Mahan's team tested the assay with five different variants and found it was able to detect all of them, he noted. While it hasn't been tested with Omicron and there are currently no plans to do so, the researchers used a bioinformatics tool to predict the likelihood of the test detecting Omicron and found that it was "highly likely," he said. When developing the test, Mahan said the team stayed away from using the spike protein, since they knew it was "highly mutable." And if a variant arises that the test can't detect, only the primer would need to be changed, which wouldn't be hard, he added.
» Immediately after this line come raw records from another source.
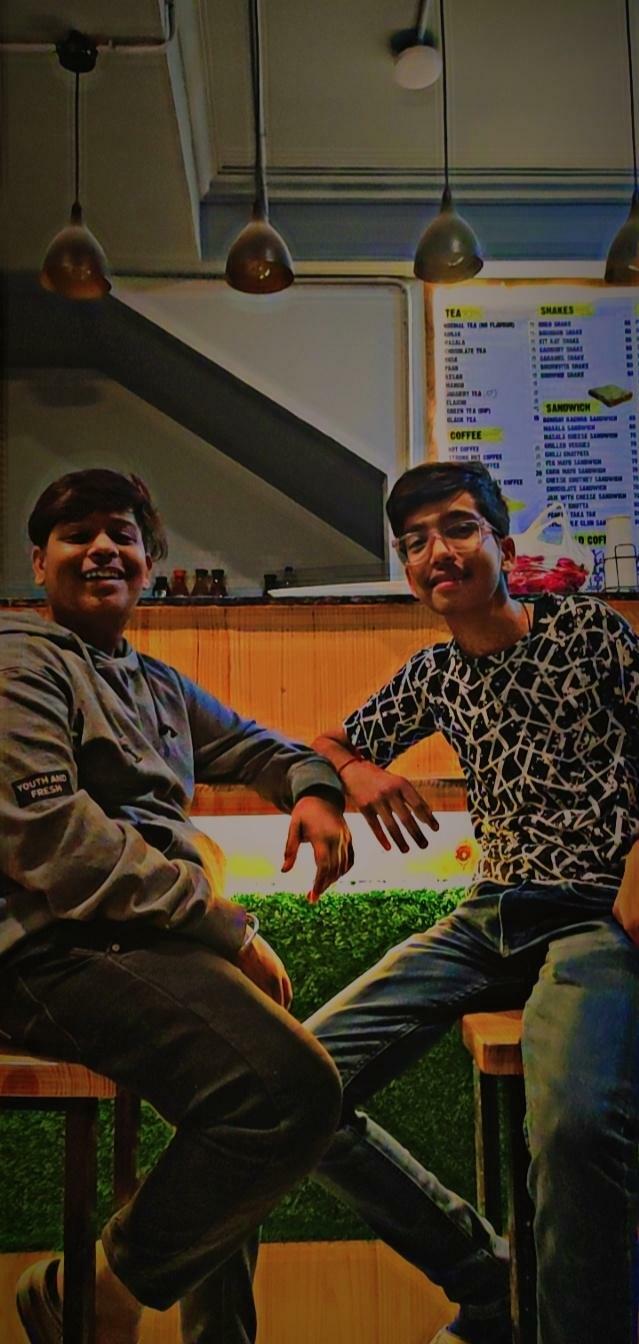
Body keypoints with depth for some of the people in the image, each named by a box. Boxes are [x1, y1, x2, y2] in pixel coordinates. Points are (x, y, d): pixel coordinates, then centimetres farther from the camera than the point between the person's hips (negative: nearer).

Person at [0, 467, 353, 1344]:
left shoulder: (158, 686, 22)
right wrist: (225, 926, -18)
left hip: (157, 938, 10)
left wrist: (313, 787, 6)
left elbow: (255, 744, 32)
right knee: (297, 1091, -25)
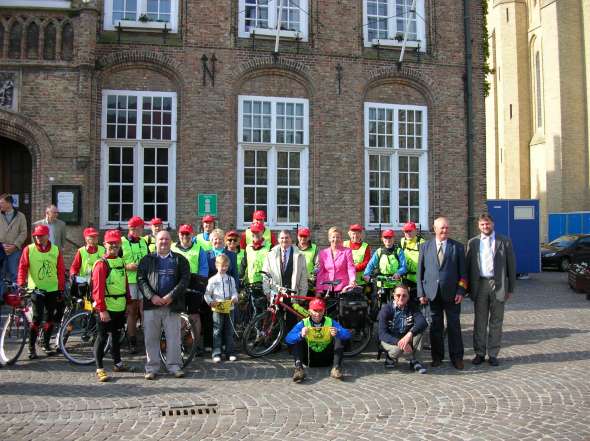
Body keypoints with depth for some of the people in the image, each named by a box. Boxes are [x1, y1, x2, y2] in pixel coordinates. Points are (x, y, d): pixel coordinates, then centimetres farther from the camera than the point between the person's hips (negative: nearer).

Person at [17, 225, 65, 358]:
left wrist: (61, 289, 4)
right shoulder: (29, 249, -2)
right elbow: (22, 267, -5)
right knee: (37, 318, -7)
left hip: (52, 290, 3)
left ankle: (46, 344, 24)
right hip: (35, 289, -3)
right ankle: (31, 347, 3)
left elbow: (61, 271, 5)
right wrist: (21, 284, -17)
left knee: (50, 318, 9)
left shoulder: (56, 250, 3)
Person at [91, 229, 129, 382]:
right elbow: (98, 289, -18)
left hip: (120, 307, 7)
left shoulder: (121, 262, 11)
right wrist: (102, 309, -21)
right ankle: (100, 369, 5)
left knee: (117, 335, 18)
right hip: (106, 308, -7)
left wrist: (128, 302, 16)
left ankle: (117, 363, 31)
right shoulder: (101, 264, -13)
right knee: (102, 337, 0)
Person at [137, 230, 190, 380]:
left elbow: (185, 279, 0)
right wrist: (151, 296, -12)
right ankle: (152, 367, 12)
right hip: (151, 305, 1)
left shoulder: (180, 259, 9)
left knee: (173, 337, 1)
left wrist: (171, 296, -11)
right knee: (151, 338, 3)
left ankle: (174, 366, 11)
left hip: (172, 305, -1)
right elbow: (141, 280, 3)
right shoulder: (146, 260, 12)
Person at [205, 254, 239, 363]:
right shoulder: (213, 280, 2)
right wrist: (210, 302, -14)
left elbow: (234, 292, 10)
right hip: (217, 309, -2)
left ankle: (230, 353, 13)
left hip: (229, 309, 2)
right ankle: (216, 353, 5)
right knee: (217, 331, 0)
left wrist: (235, 298, -11)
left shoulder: (231, 279, 10)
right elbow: (207, 294, 3)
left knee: (229, 331, 6)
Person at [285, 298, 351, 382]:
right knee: (297, 340, -21)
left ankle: (336, 368, -30)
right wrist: (300, 335, -45)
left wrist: (338, 333, -42)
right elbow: (288, 338, -24)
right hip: (309, 357, 0)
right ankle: (298, 368, -35)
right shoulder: (303, 323, -10)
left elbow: (347, 334, -19)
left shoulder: (330, 322, -6)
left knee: (339, 338, -19)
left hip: (326, 358, 0)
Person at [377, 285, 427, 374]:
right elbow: (382, 333, -24)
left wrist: (409, 334, -45)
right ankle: (391, 356, -1)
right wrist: (398, 342, -42)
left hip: (406, 338, 4)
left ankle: (414, 361, -16)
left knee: (419, 327, -23)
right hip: (390, 340, -4)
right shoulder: (386, 309, -17)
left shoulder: (411, 308, -8)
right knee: (398, 349, -38)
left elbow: (423, 322, -26)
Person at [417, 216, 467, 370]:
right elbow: (420, 272, 6)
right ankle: (437, 356, 18)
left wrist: (461, 291, -7)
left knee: (454, 325, 4)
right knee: (435, 326, 7)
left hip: (451, 293, -1)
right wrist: (421, 293, -1)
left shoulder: (457, 247, 4)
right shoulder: (425, 247, 6)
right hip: (432, 293, 1)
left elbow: (462, 272, 3)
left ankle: (457, 357, 15)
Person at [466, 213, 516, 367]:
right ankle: (479, 353, 15)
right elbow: (468, 266, 8)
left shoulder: (504, 242, 4)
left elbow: (511, 266, 4)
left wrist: (511, 289, 0)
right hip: (479, 285, 1)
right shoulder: (473, 243, 8)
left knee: (496, 322, 5)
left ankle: (493, 354, 14)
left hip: (498, 285, -1)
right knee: (480, 321, 7)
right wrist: (469, 288, 2)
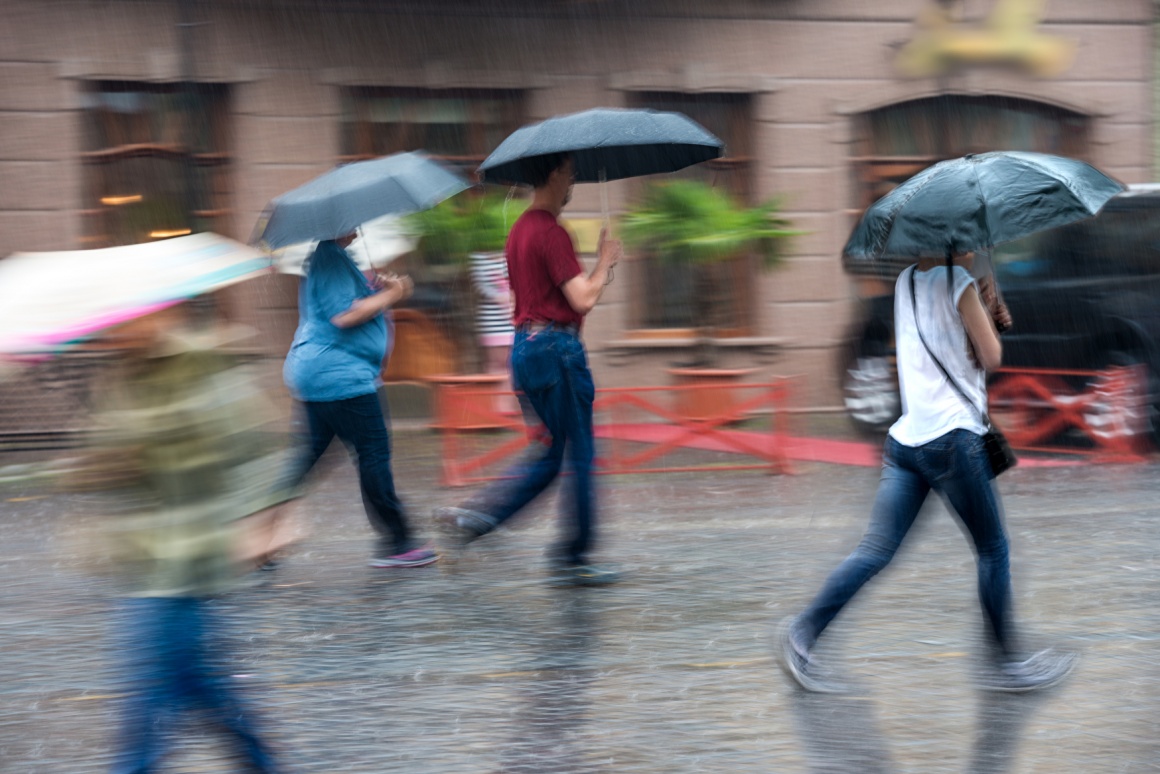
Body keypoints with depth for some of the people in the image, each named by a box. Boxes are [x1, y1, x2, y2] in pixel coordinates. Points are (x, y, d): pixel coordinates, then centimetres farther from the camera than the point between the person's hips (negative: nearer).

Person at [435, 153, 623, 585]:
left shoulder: (519, 230, 14)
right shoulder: (551, 233, -16)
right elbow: (582, 298, -20)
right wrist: (605, 262, -4)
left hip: (525, 347, 10)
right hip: (556, 347, -9)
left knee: (553, 453, 14)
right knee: (579, 455, 0)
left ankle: (475, 516, 1)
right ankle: (572, 559, 4)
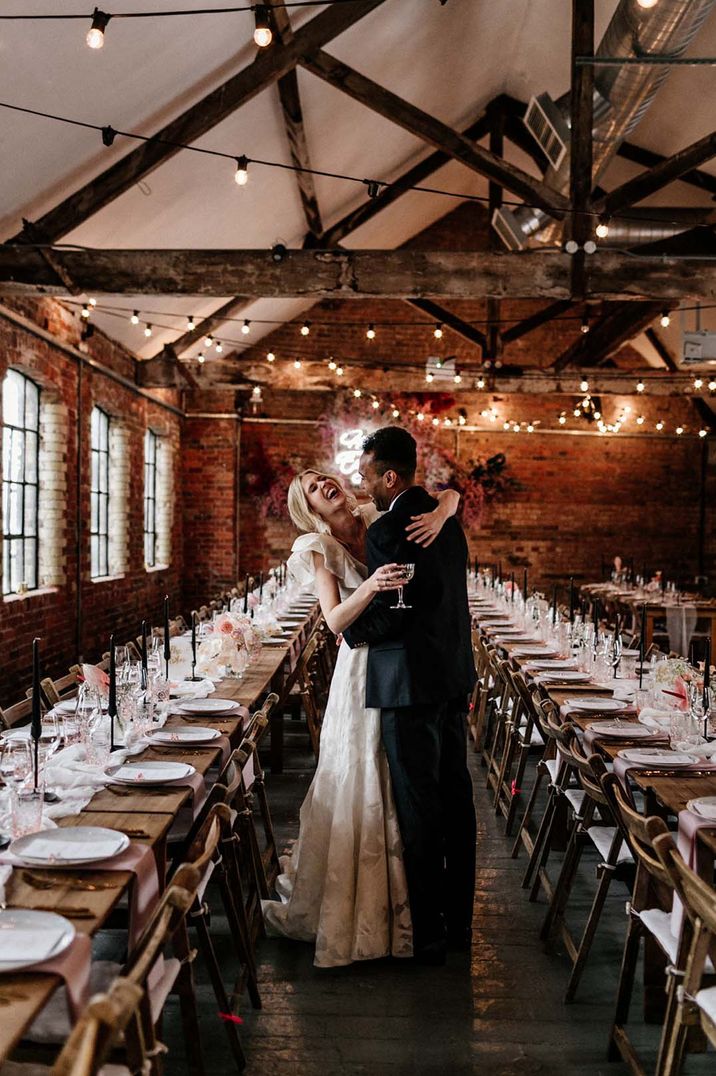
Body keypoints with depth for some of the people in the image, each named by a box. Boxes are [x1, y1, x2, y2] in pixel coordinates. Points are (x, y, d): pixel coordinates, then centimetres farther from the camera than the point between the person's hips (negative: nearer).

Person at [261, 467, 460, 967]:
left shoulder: (382, 521, 1)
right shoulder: (320, 550, -5)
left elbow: (451, 493, 2)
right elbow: (336, 621, -17)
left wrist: (440, 514, -19)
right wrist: (369, 587, -34)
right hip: (365, 674, -3)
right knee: (357, 787, 2)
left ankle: (396, 903, 28)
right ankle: (345, 908, 18)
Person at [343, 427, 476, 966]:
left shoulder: (388, 530, -17)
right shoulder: (446, 520, 10)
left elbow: (388, 611, -19)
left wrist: (350, 631, -2)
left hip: (411, 685, -9)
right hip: (454, 678, 9)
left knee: (418, 810, 1)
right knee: (455, 800, 15)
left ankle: (427, 935, 11)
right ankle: (458, 921, 27)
The primer change would also be necessary to detect other viruses, which Mahan's team has shown can be done, he said. The test has been used to detect urinary tract infections, Escherichia coli, and Staphylococcus in humans, as well as Streptococcus in mice, he said. It can also use different sample types, including blood, urine, and feces, he said.
"It's just a matter of primer design," he said.
Although the JAMA study found 100 percent concordance with PCR and sensitivity and specificity of 95 percent, Mahan noted that it was limited to only 50 patients due to difficulty getting samples. When performing the study, the team followed the guidelines laid out by the US Food and Drug Administration for a test to receive Emergency Use Authorization, for which the researchers plan to submit.
He added that they have had some minor discussions with potential partners for commercialization, but nothing has been formalized yet. To be commercialized, the test would likely need to come with a device that would include a way to heat the sample, as well as a box and light to capture the glow of the mix, he said. For the JAMA study, his team spent less than $100 on the device needed for the test. Right now, supplies are $7 per test, but Mahan said that it could eventually get down to between $2 and $3 per test. About 90 percent of the $7 price is enzymes, which Mahan said could "be easily cut in half with a large quantity purchase," reducing the price significantly.
Mahan emphasized that he doesn't want to patent the test and leave it on a shelf for only people with disposable income to buy — the "driving force" was to "get something to developing countries" to help with the pandemic, although he also sees "real applications" for the test in the US as well as a cheaper and more accurate at-home product than currently available rapid antigen tests.
"Until we get the world's population 90 percent vaccinated … these tests are going to be very important," he said.